1. Defining churn: Churn can be defined in different ways, depending on the context and the goals of the analysis. For example, churn might be defined as customers who cancel their subscription, stop using the service, or switch to a competitor. Defining churn in a clear and consistent way is important for the analysis.
2. Data availability and quality: In order to identify customers who are at risk of churning, it is important to have access to data on their behavior and demographics. However, in many cases, data might be missing, incomplete, or of poor quality, which can make it difficult to conduct the analysis.
3. Identifying the causes of churn: Churn can be caused by a variety of factors, such as poor service quality, high prices, or lack of features. Identifying the specific causes of churn can be challenging, as customers may have different reasons for churning, and a single customer may have multiple reasons.
4. Handling class imbalance: Churn is typically a rare event, which means that the number of customers who churn is much smaller than the number of customers who do not churn. This can lead to class imbalance in the data, which can make it difficult to train accurate predictive models.
5. Handling temporal data: Churn prediction often relies on time-series data, where the information on the past behavior of customers is used to predict the future behavior of customers. Such data can be challenging to handle, as it can be affected by seasonality, trends, and irregular patterns.
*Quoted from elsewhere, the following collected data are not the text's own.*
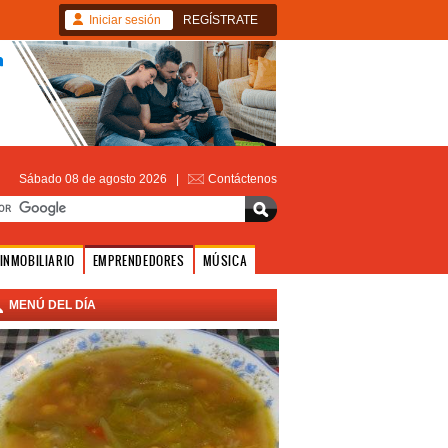
Iniciar sesión
REGÍSTRATE
Sábado 08 de agosto 2026 |
Contáctenos
INMOBILIARIO
EMPRENDEDORES
MÚSICA
MENÚ DEL DÍA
6. Model evaluation and selection: Churn prediction models are often evaluated based on their accuracy or AUC-ROC scores, but these metrics may not be the most appropriate for imbalanced data and the business goals. There are other metrics like precision, recall, F1-score and Lift that are more suited to evaluate the model in such scenarios.
7. Model interpretability: Model interpretability is crucial for understanding what factors are driving customer churn and how to take action to retain customers. Some models, such as decision trees or rule-based models, are more interpretable than others, such as neural networks or random forests.